Data entries
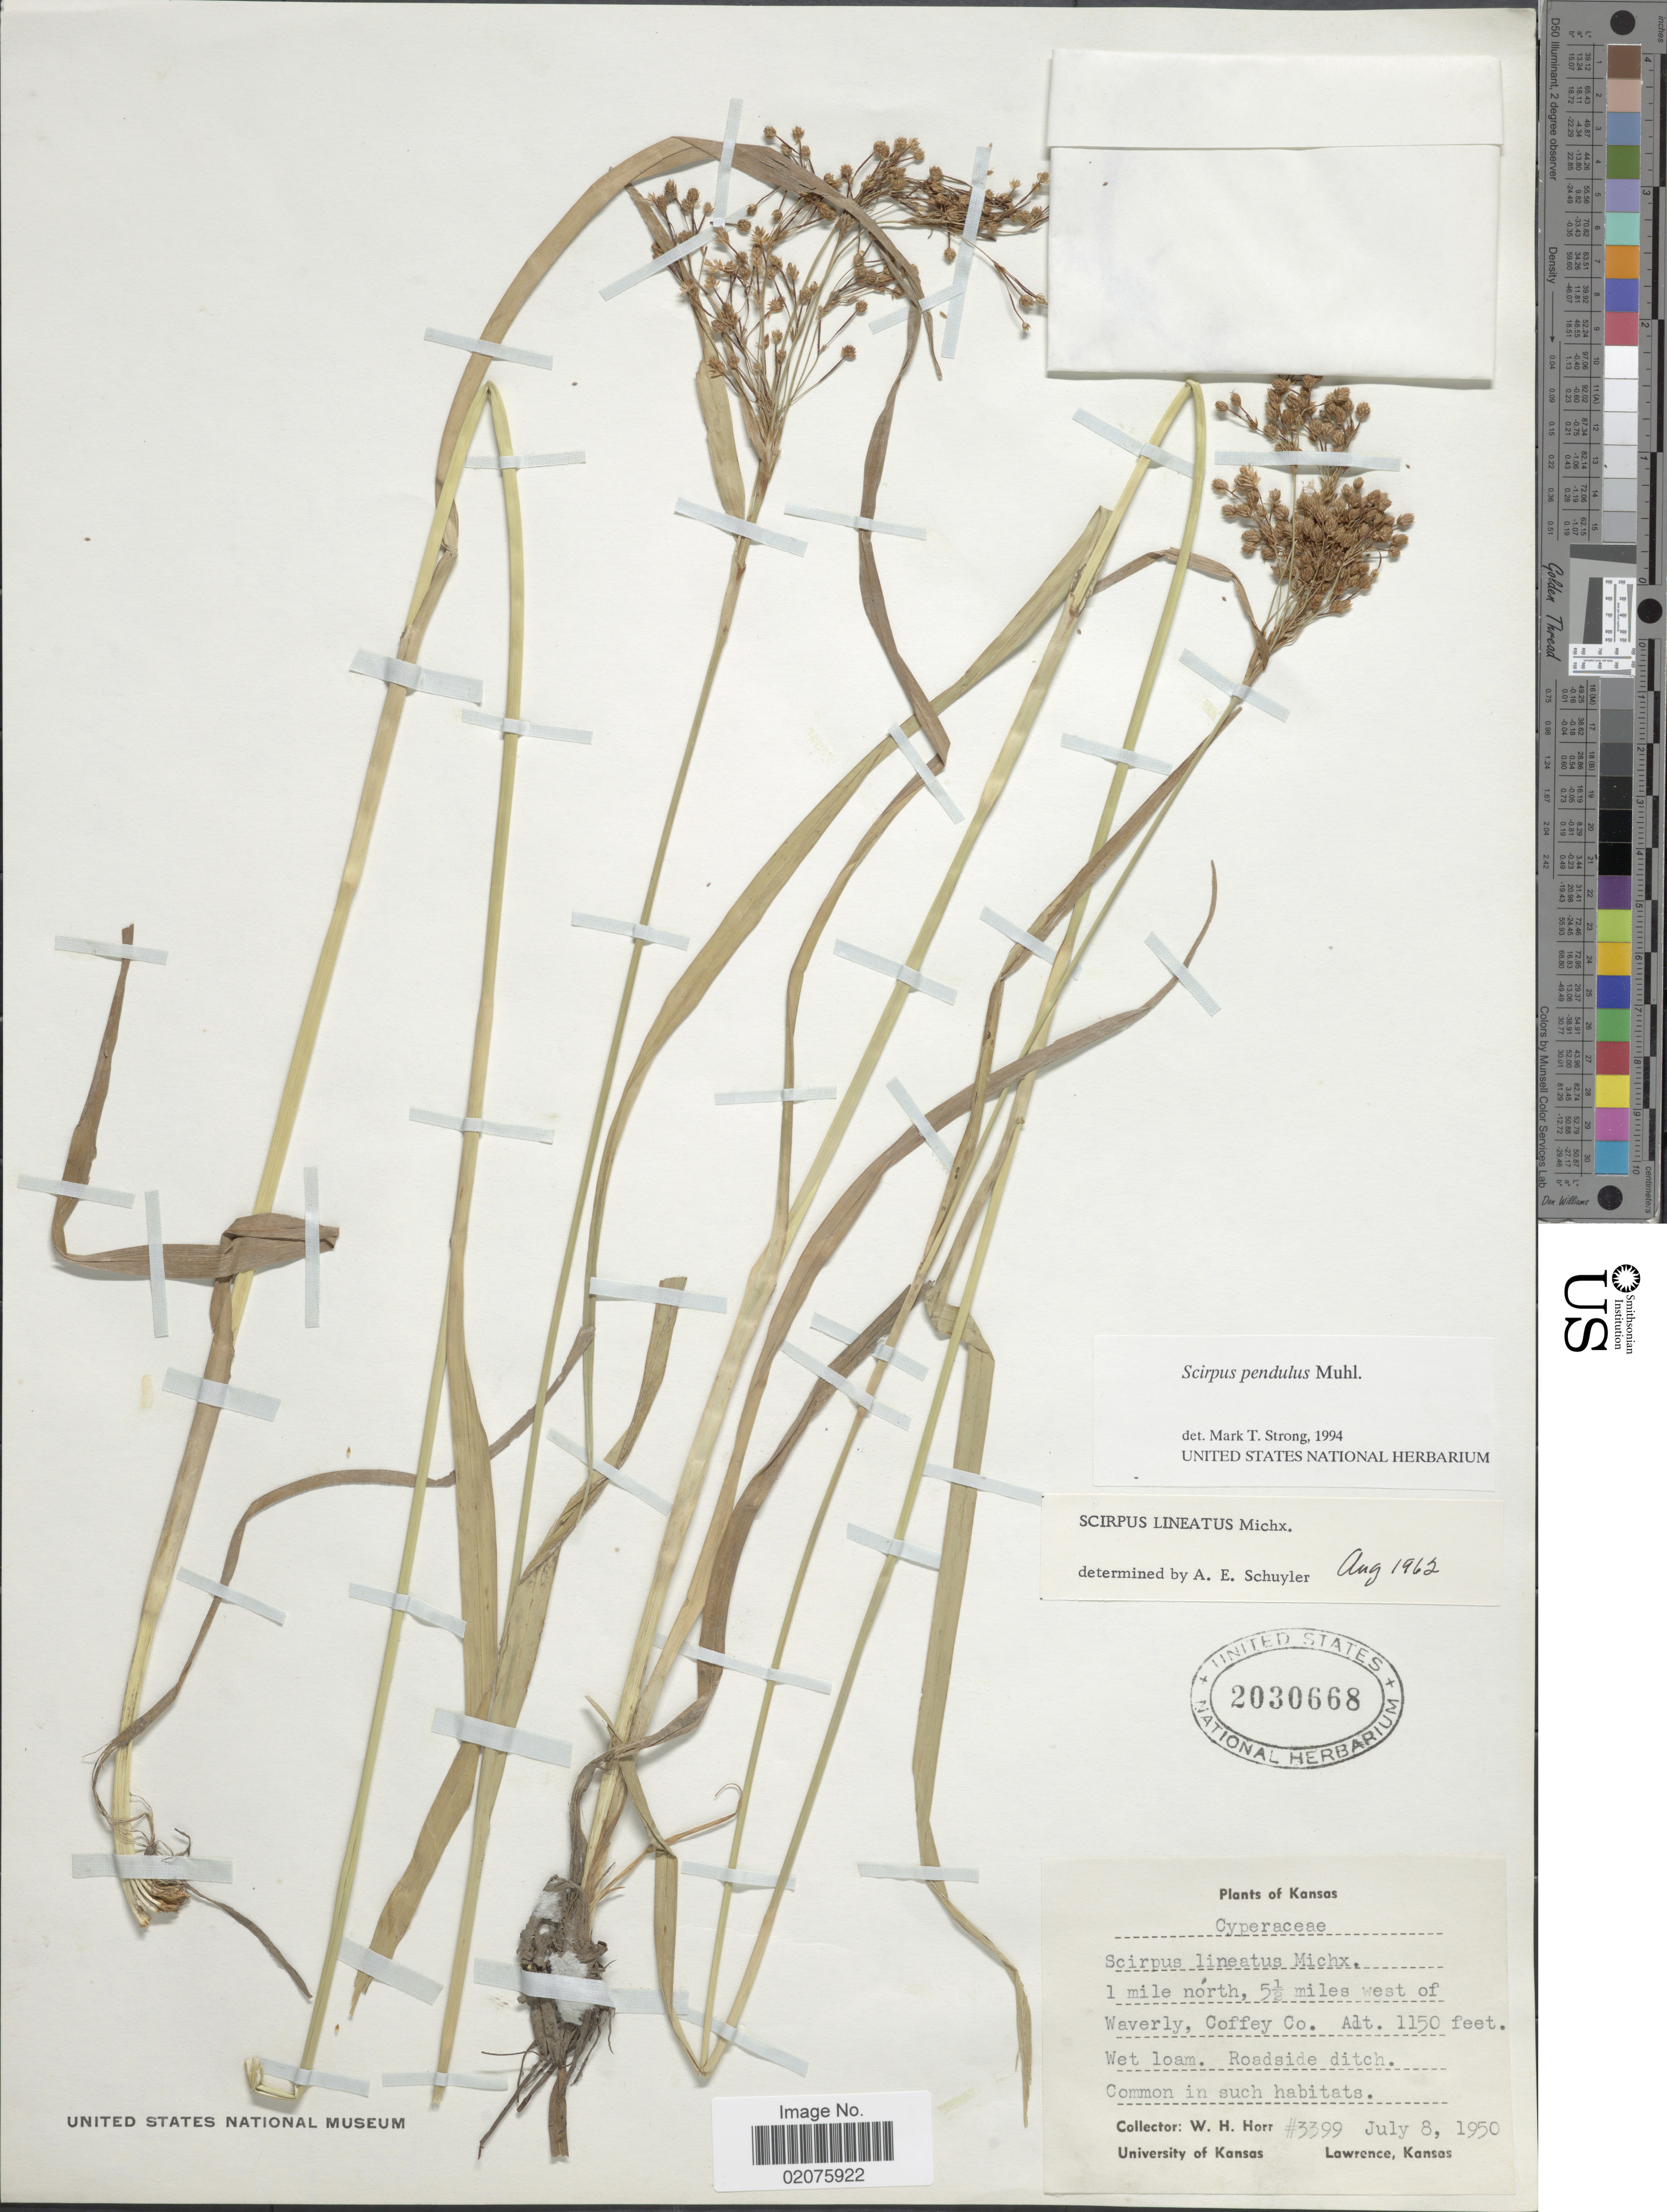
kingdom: Plantae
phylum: Tracheophyta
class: Liliopsida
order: Poales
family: Cyperaceae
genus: Scirpus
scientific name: Scirpus pendulus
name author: Muhl.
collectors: W. H. Horr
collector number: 3399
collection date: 1950-07-08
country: United States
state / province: Kansas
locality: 1 mile north, 5 1/2 miles west of Waverly, COffey Co.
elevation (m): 351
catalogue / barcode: US 2030668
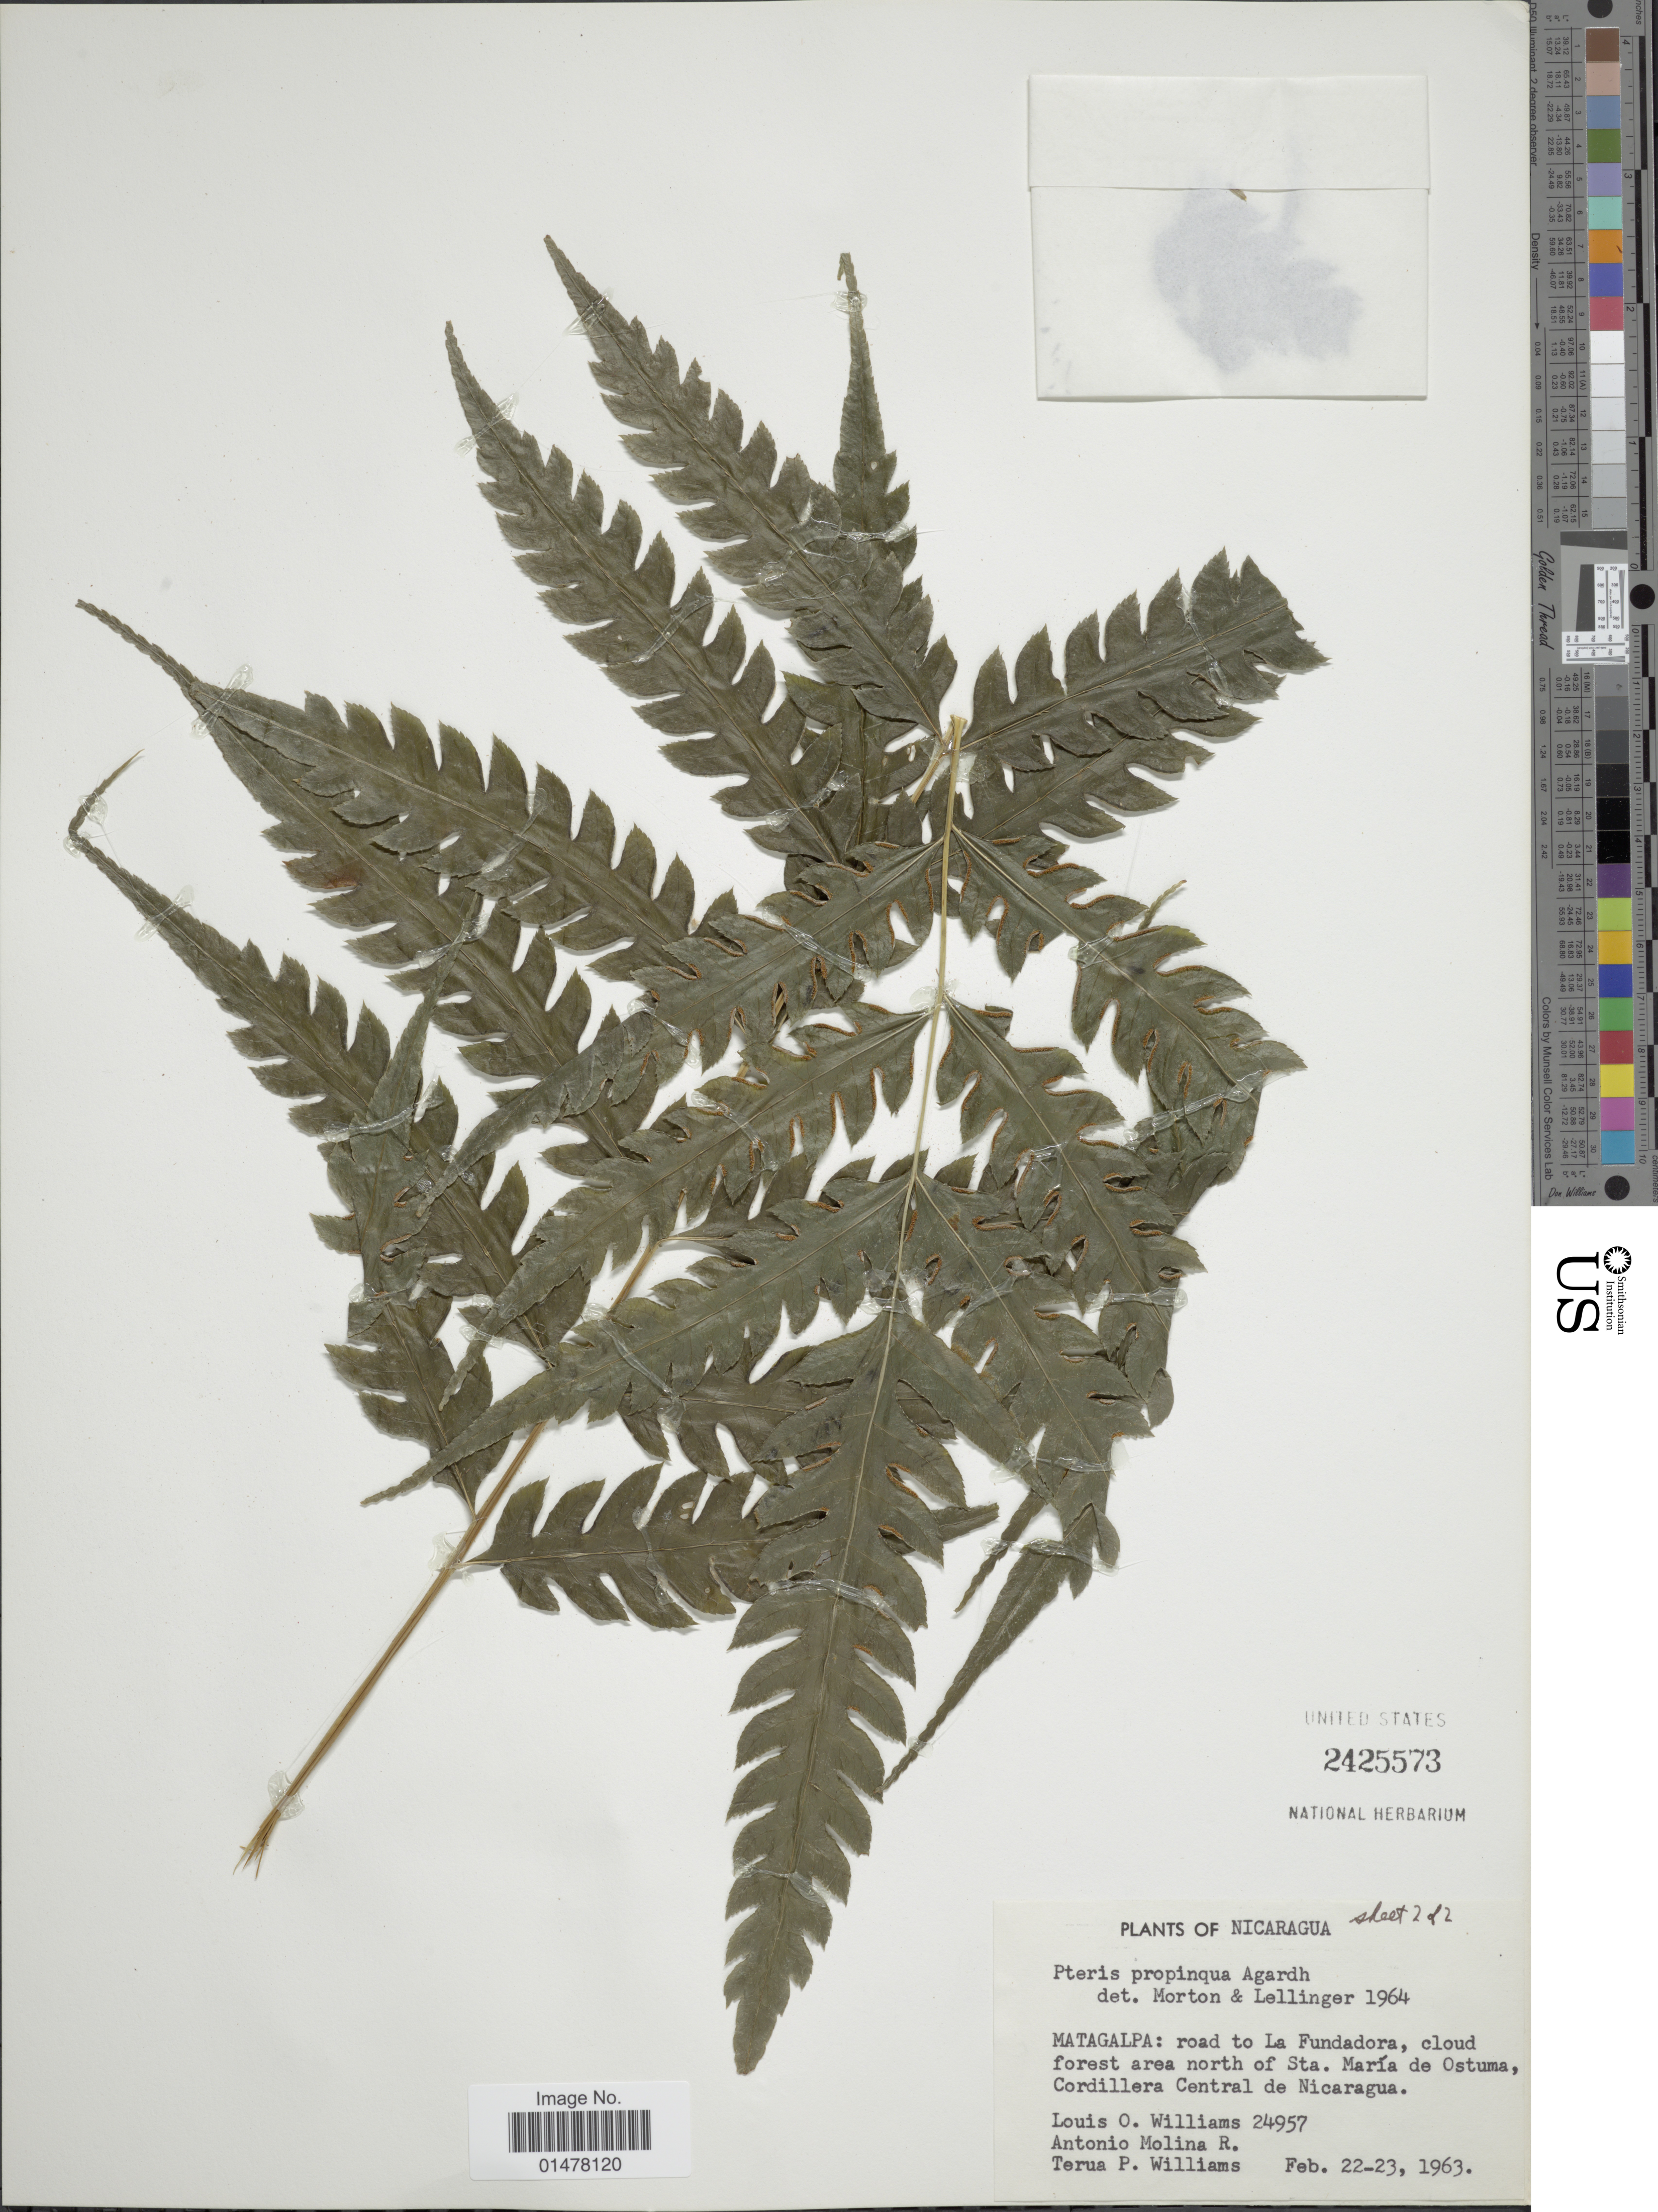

» **Exercise description**
In the records, take the part that opens with the line containing "scientific name: Scirpus pendulus" and runs through the end of the records, and rewrite it with "catalogue" swapped for "catalog" and nothing else changed. Leave the pictures out of your answer.

» **Solution for this task**
scientific name: Scirpus pendulus
name author: Muhl.
collectors: W. H. Horr
collector number: 3399
collection date: 1950-07-08
country: United States
state / province: Kansas
locality: 1 mile north, 5 1/2 miles west of Waverly, COffey Co.
elevation (m): 351
catalog / barcode: US 2030668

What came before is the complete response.